Onun adı geçtiğinde, çoğumuzun zihninde şempanzelerle kurduğu dostluk görüntüleri canlanır. Ama aslında bize miras bıraktığı en değerli şey, “başka bir dünyanın mümkün olduğu” inancıydı.

Kendi hayatımızda ne kadar küçük adımlar atarsak atalım, onun öğrettiği gibi o adımların toplamının büyük bir fark yaratacağına inanabiliriz.

Jane Goodall artık aramızda olmasa da, sözleri, çalışmaları ve idealleri yaşamaya devam edecek. Onun ardından söylenebilecek belki de en doğru cümle şu: O, hayatını insanlığa ve doğaya adamış bir bilim insanıydı; geride bıraktıklarıyla bizi hâlâ düşünmeye, hissetmeye ve harekete geçmeye davet ediyor.

Bugün onun ardından kaleme alınan her satır, aslında hepimize bir davettir. Doğayı korumak, hayvanlara saygı duymak, birbirimize daha merhametli yaklaşmak… Jane Goodall’ın yaşamı ve sözleri, bize dünyayı değiştirme gücünün yalnızca büyük laboratuvarlarda ya da siyasi salonlarda değil, küçük ve kararlı adımlarda yattığını hatırlatıyor.

Onun öğrettiği gibi, umut hiçbir zaman kaybolmaz. Yeter ki içimizdeki merakı, doğaya olan sevgimizi ve insanlığa karşı sorumluluğumuzu diri tutalım.
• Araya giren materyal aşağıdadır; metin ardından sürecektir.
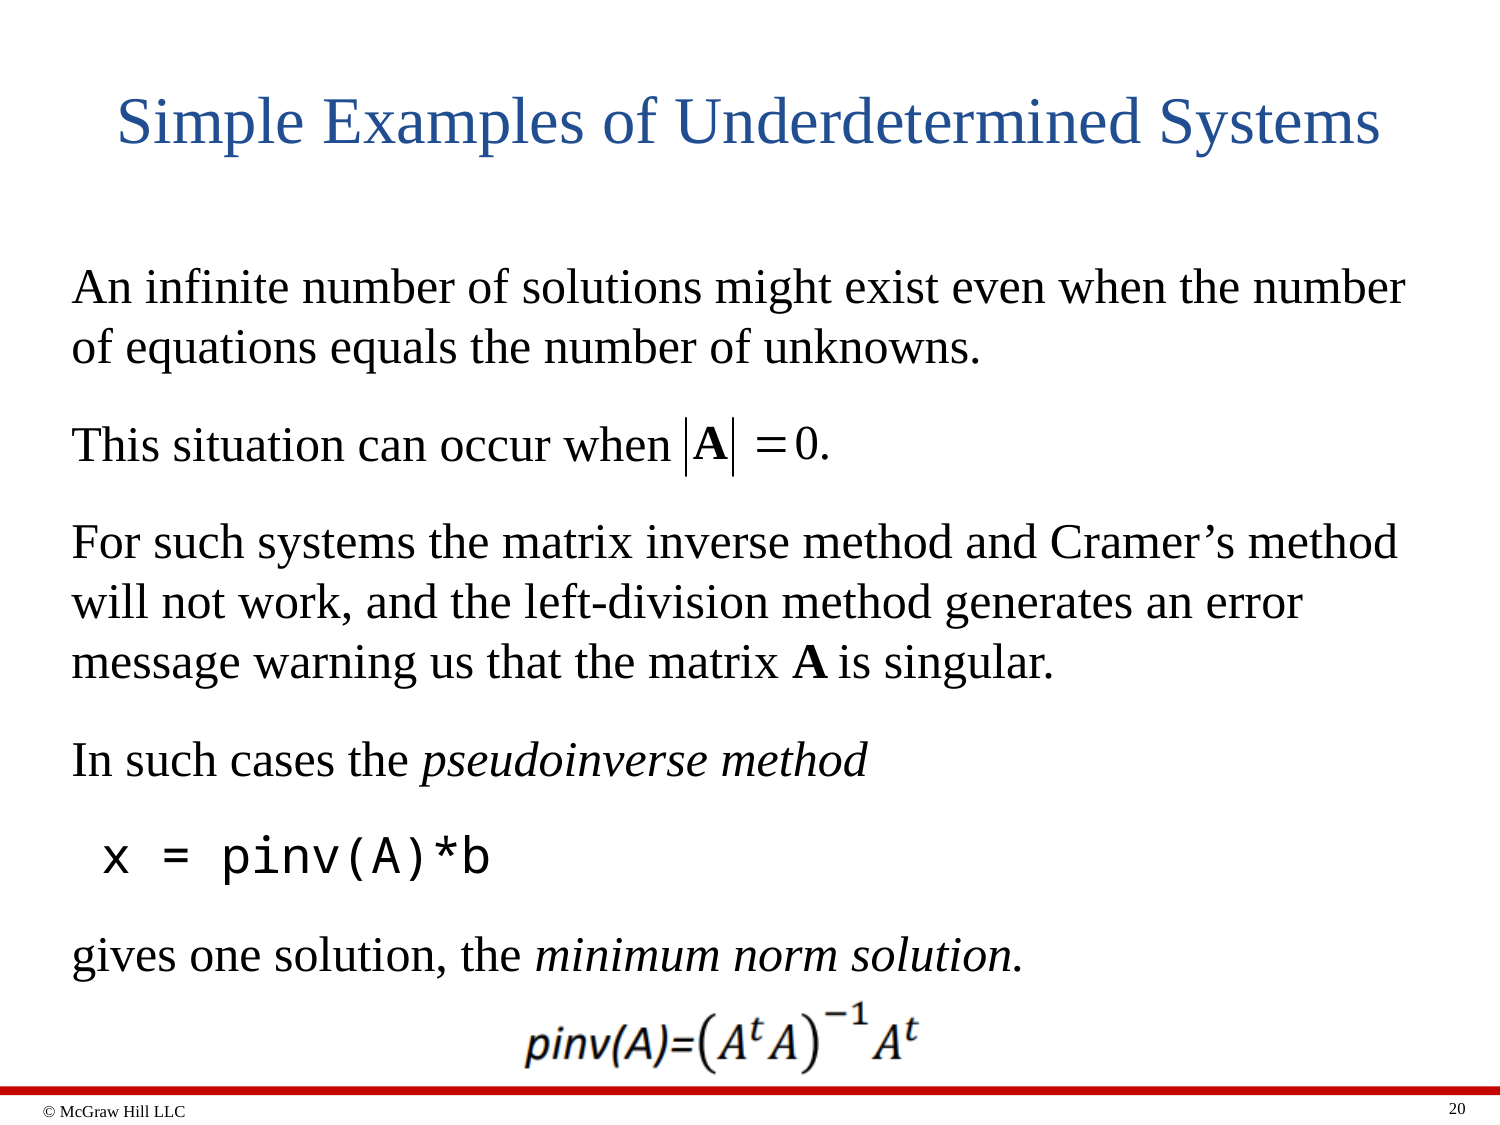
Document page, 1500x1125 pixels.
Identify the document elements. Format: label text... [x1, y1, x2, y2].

list An infinite number of solutions might exist even when the number of equations equals the number of unknowns. This situation can occur when [56, 246, 1444, 490]
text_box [676, 406, 836, 488]
list For such systems the matrix inverse method and Cramer’s method will not work, and the left-division method generates an error message warning us that the matrix A is singular. In such cases the pseudoinverse method x = pinv(A)*b gives one solution, the minimum norm solution. [56, 501, 1444, 1025]
slide_number 20 [1415, 1094, 1474, 1122]
picture [503, 987, 949, 1086]
title Simple Examples of Underdetermined Systems [56, 22, 1444, 221]
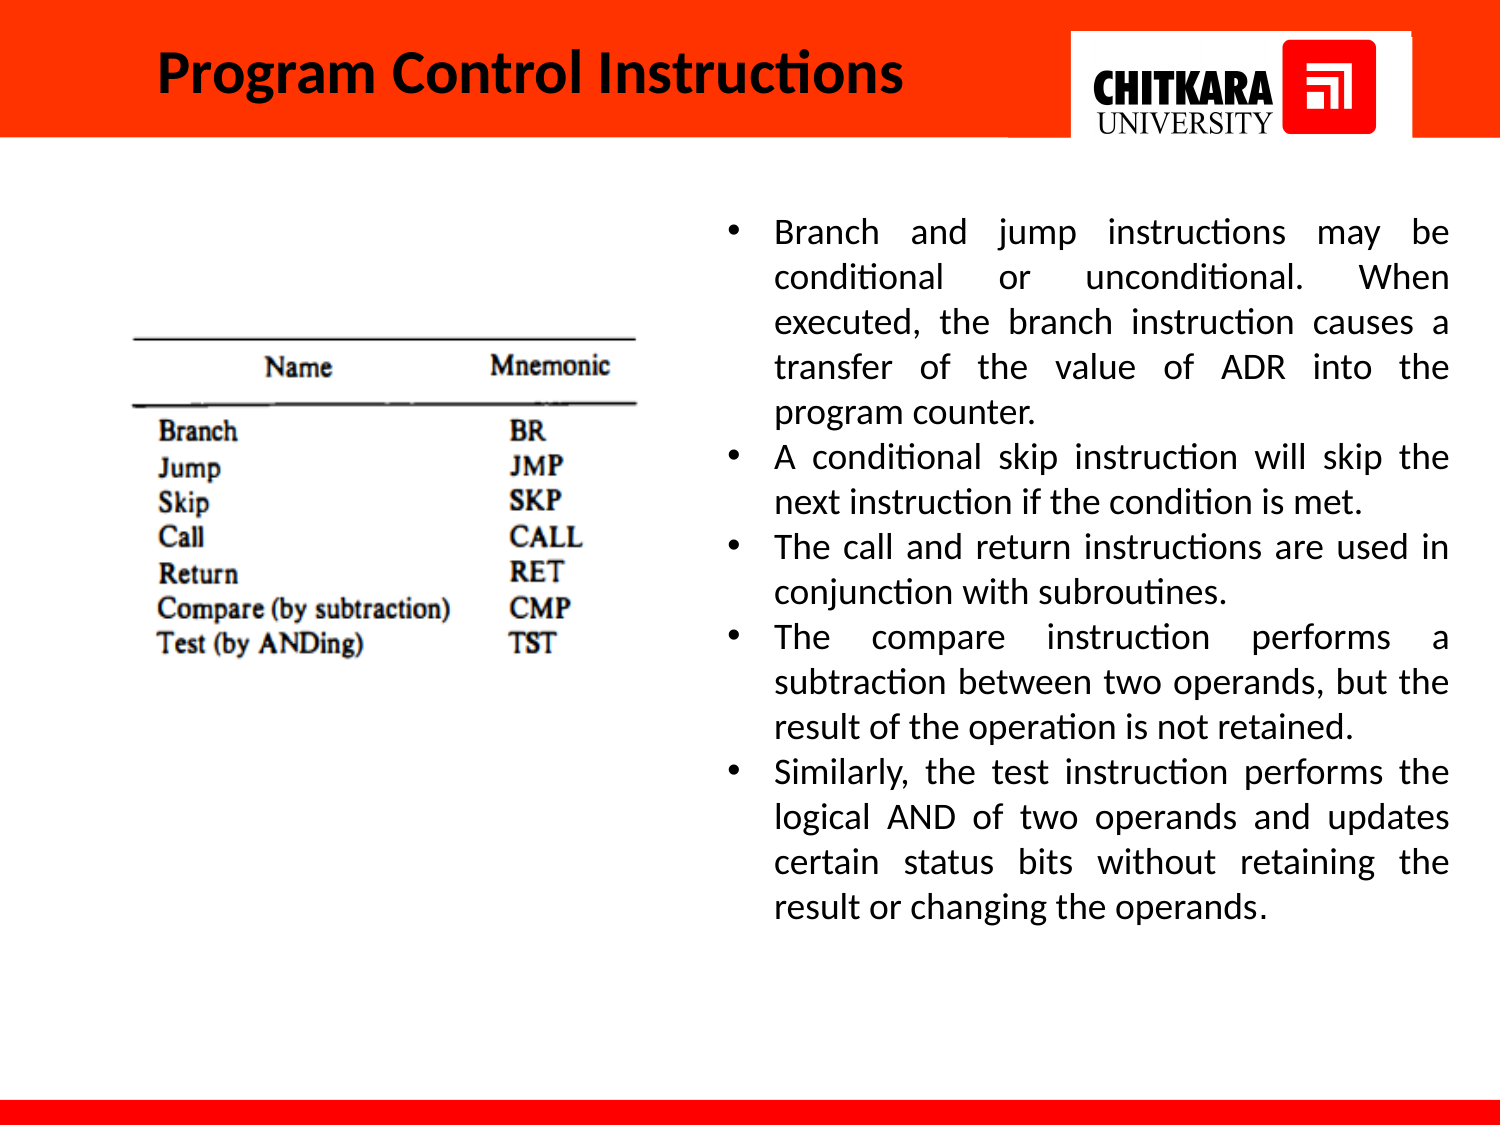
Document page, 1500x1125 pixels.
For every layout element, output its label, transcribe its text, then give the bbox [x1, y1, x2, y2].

title Program Control Instructions [0, 0, 1063, 138]
text_box Branch and jump instructions may be conditional or unconditional. When executed, the branch instruction causes a transfer of the value of ADR into the program counter. A conditional skip instruction will skip the next instruction if the condition is met. The call and return instructions are used in conjunction with subroutines. The compare instruction performs a subtraction between two operands, but the result of the operation is not retained. Similarly, the test instruction performs the logical AND of two operands and updates certain status bits without retaining the result or changing the operands. [712, 199, 1466, 935]
picture [1074, 37, 1391, 138]
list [112, 312, 651, 701]
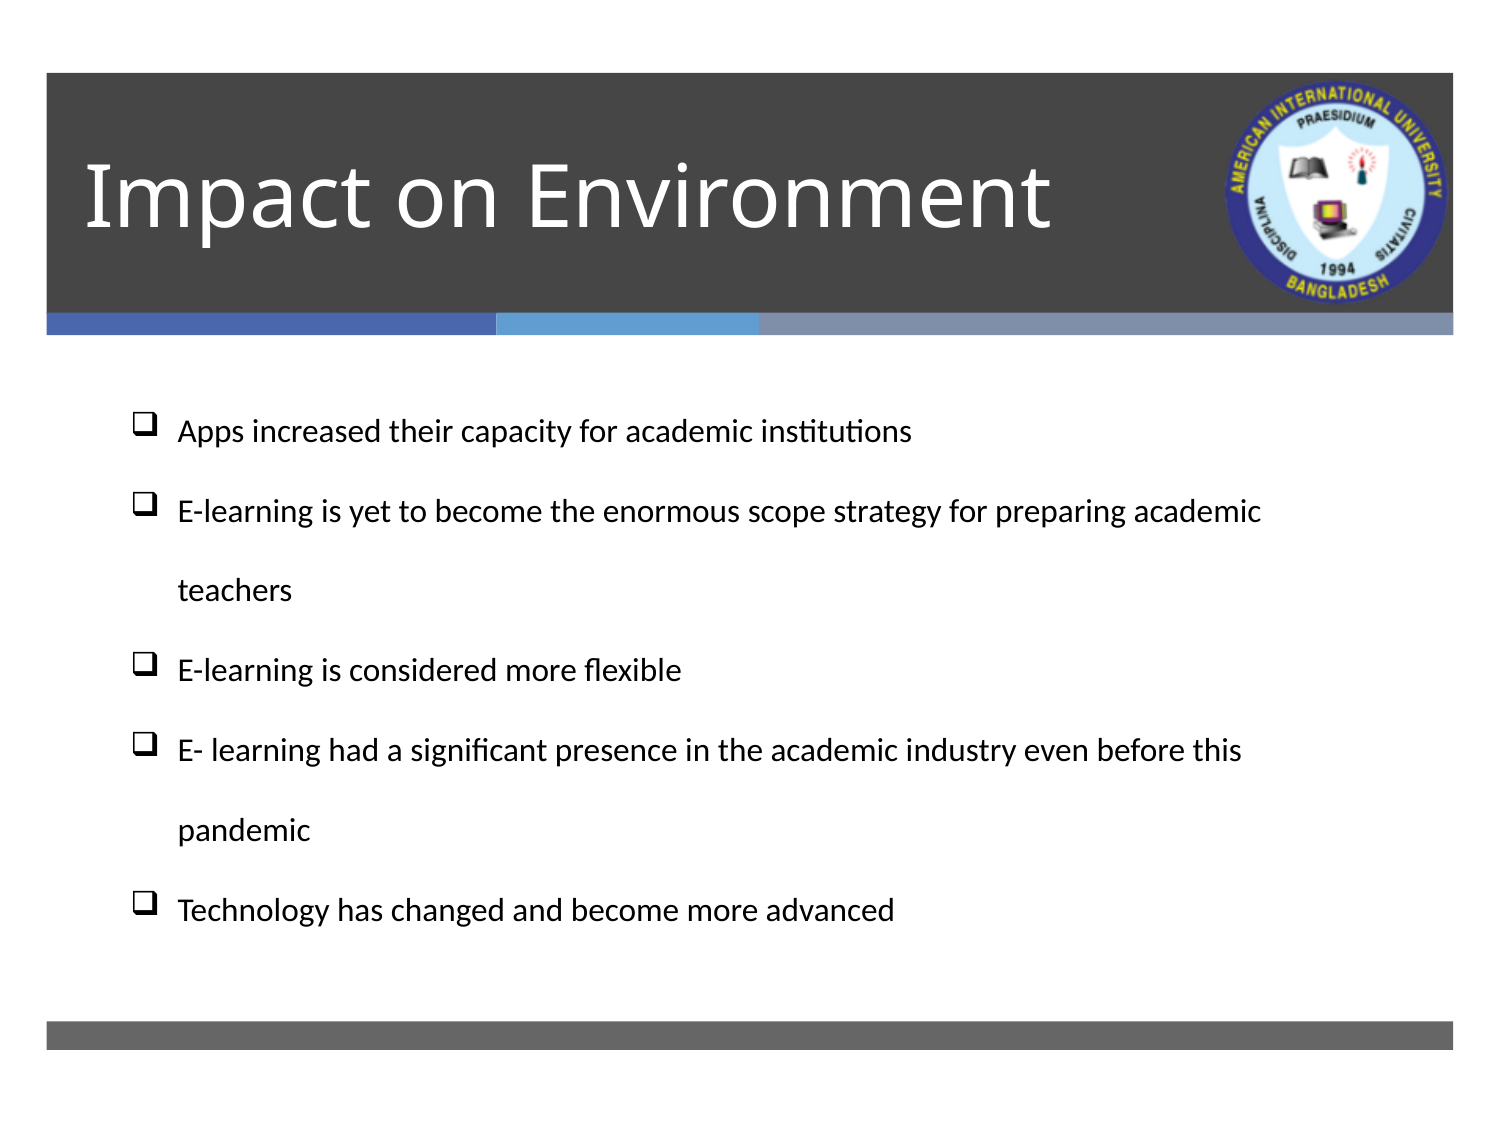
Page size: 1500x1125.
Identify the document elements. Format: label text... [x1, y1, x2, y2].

Çünkü Jane Goodall’ın izinden yürümek, aslında kendi insanlığımızı yeniden keşfetmektir.

Çok da değerli bir Rotaryendi… Şempanzelere ve çevreye olan tutkusunun yanı sıra Jane, çocuk felcinin ortadan kaldırılmasını da destekledi. 2010 yılında Rotary'nin "Bu Kadar" #EndPolio kampanyasına katıldı. Kalbimiz onu tanıyan herkesle birlikte.